Please put all of the following lines into a numbered list, leaving out any blank lines.

──────── Input records

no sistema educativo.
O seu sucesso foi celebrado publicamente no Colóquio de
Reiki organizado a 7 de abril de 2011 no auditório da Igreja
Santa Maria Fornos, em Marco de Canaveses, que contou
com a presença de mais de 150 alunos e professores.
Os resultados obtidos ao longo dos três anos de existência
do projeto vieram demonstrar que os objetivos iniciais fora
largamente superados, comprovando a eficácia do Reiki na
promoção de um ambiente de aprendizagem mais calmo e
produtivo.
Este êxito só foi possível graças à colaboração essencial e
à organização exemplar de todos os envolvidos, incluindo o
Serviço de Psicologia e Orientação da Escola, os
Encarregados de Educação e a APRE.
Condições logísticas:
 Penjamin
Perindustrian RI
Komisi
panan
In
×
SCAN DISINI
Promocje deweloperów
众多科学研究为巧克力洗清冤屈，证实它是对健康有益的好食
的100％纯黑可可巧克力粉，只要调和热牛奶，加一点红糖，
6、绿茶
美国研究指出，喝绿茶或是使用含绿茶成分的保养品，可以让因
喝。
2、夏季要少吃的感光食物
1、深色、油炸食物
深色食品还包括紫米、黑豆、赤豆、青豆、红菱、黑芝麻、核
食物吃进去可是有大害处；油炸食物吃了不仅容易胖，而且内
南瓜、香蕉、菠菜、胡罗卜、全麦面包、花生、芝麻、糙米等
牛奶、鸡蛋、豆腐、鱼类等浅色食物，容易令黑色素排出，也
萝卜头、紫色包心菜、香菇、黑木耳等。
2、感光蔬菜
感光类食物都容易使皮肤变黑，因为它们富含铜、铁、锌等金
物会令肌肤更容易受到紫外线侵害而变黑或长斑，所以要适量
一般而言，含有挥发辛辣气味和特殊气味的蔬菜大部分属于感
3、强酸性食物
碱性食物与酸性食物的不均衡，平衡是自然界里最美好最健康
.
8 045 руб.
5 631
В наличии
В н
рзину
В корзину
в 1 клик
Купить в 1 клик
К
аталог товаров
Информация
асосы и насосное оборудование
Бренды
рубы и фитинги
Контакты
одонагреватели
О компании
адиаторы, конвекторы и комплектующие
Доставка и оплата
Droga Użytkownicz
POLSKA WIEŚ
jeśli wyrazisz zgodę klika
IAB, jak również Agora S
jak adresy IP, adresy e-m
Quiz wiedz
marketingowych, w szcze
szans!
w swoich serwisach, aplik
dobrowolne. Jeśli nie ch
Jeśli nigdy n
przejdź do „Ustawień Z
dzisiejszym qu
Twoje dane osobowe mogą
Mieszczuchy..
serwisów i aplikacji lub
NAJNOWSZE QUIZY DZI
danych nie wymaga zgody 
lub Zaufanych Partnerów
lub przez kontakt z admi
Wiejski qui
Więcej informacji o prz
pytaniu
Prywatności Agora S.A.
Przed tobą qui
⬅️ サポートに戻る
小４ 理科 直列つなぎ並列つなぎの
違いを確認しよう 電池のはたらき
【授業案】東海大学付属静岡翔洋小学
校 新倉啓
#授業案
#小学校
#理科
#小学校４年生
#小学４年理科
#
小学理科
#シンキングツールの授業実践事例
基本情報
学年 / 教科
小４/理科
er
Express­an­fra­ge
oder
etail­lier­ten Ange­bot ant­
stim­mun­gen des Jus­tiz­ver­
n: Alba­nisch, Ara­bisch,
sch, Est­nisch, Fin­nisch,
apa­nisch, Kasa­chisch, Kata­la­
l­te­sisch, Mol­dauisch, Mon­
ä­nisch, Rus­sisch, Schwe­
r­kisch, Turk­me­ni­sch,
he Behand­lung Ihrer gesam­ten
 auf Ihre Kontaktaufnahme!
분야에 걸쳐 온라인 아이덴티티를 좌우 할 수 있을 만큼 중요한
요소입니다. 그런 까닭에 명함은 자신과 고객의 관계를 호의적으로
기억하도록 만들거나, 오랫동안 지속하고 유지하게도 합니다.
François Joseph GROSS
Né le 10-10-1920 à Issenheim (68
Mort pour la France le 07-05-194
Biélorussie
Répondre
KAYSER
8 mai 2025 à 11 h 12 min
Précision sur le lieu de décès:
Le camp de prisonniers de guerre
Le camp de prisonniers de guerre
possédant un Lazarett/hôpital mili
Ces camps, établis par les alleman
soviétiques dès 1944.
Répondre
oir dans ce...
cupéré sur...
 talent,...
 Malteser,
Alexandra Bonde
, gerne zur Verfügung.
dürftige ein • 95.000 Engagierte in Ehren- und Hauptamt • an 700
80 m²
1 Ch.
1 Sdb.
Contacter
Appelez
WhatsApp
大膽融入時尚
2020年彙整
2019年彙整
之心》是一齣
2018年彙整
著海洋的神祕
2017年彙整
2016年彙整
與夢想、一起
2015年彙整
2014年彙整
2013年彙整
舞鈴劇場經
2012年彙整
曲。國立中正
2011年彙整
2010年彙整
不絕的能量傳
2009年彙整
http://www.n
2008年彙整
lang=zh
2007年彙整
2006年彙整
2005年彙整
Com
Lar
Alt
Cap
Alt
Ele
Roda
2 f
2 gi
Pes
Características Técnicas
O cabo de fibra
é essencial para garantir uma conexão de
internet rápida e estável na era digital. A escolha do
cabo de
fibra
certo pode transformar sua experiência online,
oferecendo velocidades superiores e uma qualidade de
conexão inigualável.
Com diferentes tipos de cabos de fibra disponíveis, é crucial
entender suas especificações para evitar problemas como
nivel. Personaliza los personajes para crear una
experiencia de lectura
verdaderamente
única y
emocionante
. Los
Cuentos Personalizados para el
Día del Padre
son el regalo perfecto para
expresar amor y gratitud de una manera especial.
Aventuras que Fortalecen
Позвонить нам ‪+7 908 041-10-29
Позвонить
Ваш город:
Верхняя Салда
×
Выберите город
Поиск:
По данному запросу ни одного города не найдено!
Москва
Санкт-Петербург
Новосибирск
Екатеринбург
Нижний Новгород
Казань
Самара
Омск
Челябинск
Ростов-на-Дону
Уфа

────────────────

Answer →
1. no sistema educativo.
2. O seu sucesso foi celebrado publicamente no Colóquio de
3. Reiki organizado a 7 de abril de 2011 no auditório da Igreja
4. Santa Maria Fornos, em Marco de Canaveses, que contou
5. com a presença de mais de 150 alunos e professores.
6. Os resultados obtidos ao longo dos três anos de existência
7. do projeto vieram demonstrar que os objetivos iniciais fora
8. largamente superados, comprovando a eficácia do Reiki na
9. promoção de um ambiente de aprendizagem mais calmo e
10. produtivo.
11. Este êxito só foi possível graças à colaboração essencial e
12. à organização exemplar de todos os envolvidos, incluindo o
13. Serviço de Psicologia e Orientação da Escola, os
14. Encarregados de Educação e a APRE.
15. Condições logísticas:
16.  Penjamin
17. Perindustrian RI
18. Komisi
19. panan
20. In
21. ×
22. SCAN DISINI
23. Promocje deweloperów
24. 众多科学研究为巧克力洗清冤屈，证实它是对健康有益的好食
25. 的100％纯黑可可巧克力粉，只要调和热牛奶，加一点红糖，
26. 6、绿茶
27. 美国研究指出，喝绿茶或是使用含绿茶成分的保养品，可以让因
28. 喝。
29. 2、夏季要少吃的感光食物
30. 1、深色、油炸食物
31. 深色食品还包括紫米、黑豆、赤豆、青豆、红菱、黑芝麻、核
32. 食物吃进去可是有大害处；油炸食物吃了不仅容易胖，而且内
33. 南瓜、香蕉、菠菜、胡罗卜、全麦面包、花生、芝麻、糙米等
34. 牛奶、鸡蛋、豆腐、鱼类等浅色食物，容易令黑色素排出，也
35. 萝卜头、紫色包心菜、香菇、黑木耳等。
36. 2、感光蔬菜
37. 感光类食物都容易使皮肤变黑，因为它们富含铜、铁、锌等金
38. 物会令肌肤更容易受到紫外线侵害而变黑或长斑，所以要适量
39. 一般而言，含有挥发辛辣气味和特殊气味的蔬菜大部分属于感
40. 3、强酸性食物
41. 碱性食物与酸性食物的不均衡，平衡是自然界里最美好最健康
42. .
43. 8 045 руб.
44. 5 631
45. В наличии
46. В н
47. рзину
48. В корзину
49. в 1 клик
50. Купить в 1 клик
51. К
52. аталог товаров
53. Информация
54. асосы и насосное оборудование
55. Бренды
56. рубы и фитинги
57. Контакты
58. одонагреватели
59. О компании
60. адиаторы, конвекторы и комплектующие
61. Доставка и оплата
62. Droga Użytkownicz
63. POLSKA WIEŚ
64. jeśli wyrazisz zgodę klika
65. IAB, jak również Agora S
66. jak adresy IP, adresy e-m
67. Quiz wiedz
68. marketingowych, w szcze
69. szans!
70. w swoich serwisach, aplik
71. dobrowolne. Jeśli nie ch
72. Jeśli nigdy n
73. przejdź do „Ustawień Z
74. dzisiejszym qu
75. Twoje dane osobowe mogą
76. Mieszczuchy..
77. serwisów i aplikacji lub
78. NAJNOWSZE QUIZY DZI
79. danych nie wymaga zgody 
80. lub Zaufanych Partnerów
81. lub przez kontakt z admi
82. Wiejski qui
83. Więcej informacji o prz
84. pytaniu
85. Prywatności Agora S.A.
86. Przed tobą qui
87. ⬅️ サポートに戻る
88. 小４ 理科 直列つなぎ並列つなぎの
89. 違いを確認しよう 電池のはたらき
90. 【授業案】東海大学付属静岡翔洋小学
91. 校 新倉啓
92. #授業案
93. #小学校
94. #理科
95. #小学校４年生
96. #小学４年理科
97. #
98. 小学理科
99. #シンキングツールの授業実践事例
100. 基本情報
101. 学年 / 教科
102. 小４/理科
103. er
104. Express­an­fra­ge
105. oder
106. etail­lier­ten Ange­bot ant­
107. stim­mun­gen des Jus­tiz­ver­
108. n: Alba­nisch, Ara­bisch,
109. sch, Est­nisch, Fin­nisch,
110. apa­nisch, Kasa­chisch, Kata­la­
111. l­te­sisch, Mol­dauisch, Mon­
112. ä­nisch, Rus­sisch, Schwe­
113. r­kisch, Turk­me­ni­sch,
114. he Behand­lung Ihrer gesam­ten
115.  auf Ihre Kontaktaufnahme!
116. 분야에 걸쳐 온라인 아이덴티티를 좌우 할 수 있을 만큼 중요한
117. 요소입니다. 그런 까닭에 명함은 자신과 고객의 관계를 호의적으로
118. 기억하도록 만들거나, 오랫동안 지속하고 유지하게도 합니다.
119. François Joseph GROSS
120. Né le 10-10-1920 à Issenheim (68
121. Mort pour la France le 07-05-194
122. Biélorussie
123. Répondre
124. KAYSER
125. 8 mai 2025 à 11 h 12 min
126. Précision sur le lieu de décès:
127. Le camp de prisonniers de guerre
128. Le camp de prisonniers de guerre
129. possédant un Lazarett/hôpital mili
130. Ces camps, établis par les alleman
131. soviétiques dès 1944.
132. Répondre
133. oir dans ce...
134. cupéré sur...
135.  talent,...
136.  Malteser,
137. Alexandra Bonde
138. , gerne zur Verfügung.
139. dürftige ein • 95.000 Engagierte in Ehren- und Hauptamt • an 700
140. 80 m²
141. 1 Ch.
142. 1 Sdb.
143. Contacter
144. Appelez
145. WhatsApp
146. 大膽融入時尚
147. 2020年彙整
148. 2019年彙整
149. 之心》是一齣
150. 2018年彙整
151. 著海洋的神祕
152. 2017年彙整
153. 2016年彙整
154. 與夢想、一起
155. 2015年彙整
156. 2014年彙整
157. 2013年彙整
158. 舞鈴劇場經
159. 2012年彙整
160. 曲。國立中正
161. 2011年彙整
162. 2010年彙整
163. 不絕的能量傳
164. 2009年彙整
165. http://www.n
166. 2008年彙整
167. lang=zh
168. 2007年彙整
169. 2006年彙整
170. 2005年彙整
171. Com
172. Lar
173. Alt
174. Cap
175. Alt
176. Ele
177. Roda
178. 2 f
179. 2 gi
180. Pes
181. Características Técnicas
182. O cabo de fibra
183. é essencial para garantir uma conexão de
184. internet rápida e estável na era digital. A escolha do
185. cabo de
186. fibra
187. certo pode transformar sua experiência online,
188. oferecendo velocidades superiores e uma qualidade de
189. conexão inigualável.
190. Com diferentes tipos de cabos de fibra disponíveis, é crucial
191. entender suas especificações para evitar problemas como
192. nivel. Personaliza los personajes para crear una
193. experiencia de lectura
194. verdaderamente
195. única y
196. emocionante
197. . Los
198. Cuentos Personalizados para el
199. Día del Padre
200. son el regalo perfecto para
201. expresar amor y gratitud de una manera especial.
202. Aventuras que Fortalecen
203. Позвонить нам ‪+7 908 041-10-29
204. Позвонить
205. Ваш город:
206. Верхняя Салда
207. ×
208. Выберите город
209. Поиск:
210. По данному запросу ни одного города не найдено!
211. Москва
212. Санкт-Петербург
213. Новосибирск
214. Екатеринбург
215. Нижний Новгород
216. Казань
217. Самара
218. Омск
219. Челябинск
220. Ростов-на-Дону
221. Уфа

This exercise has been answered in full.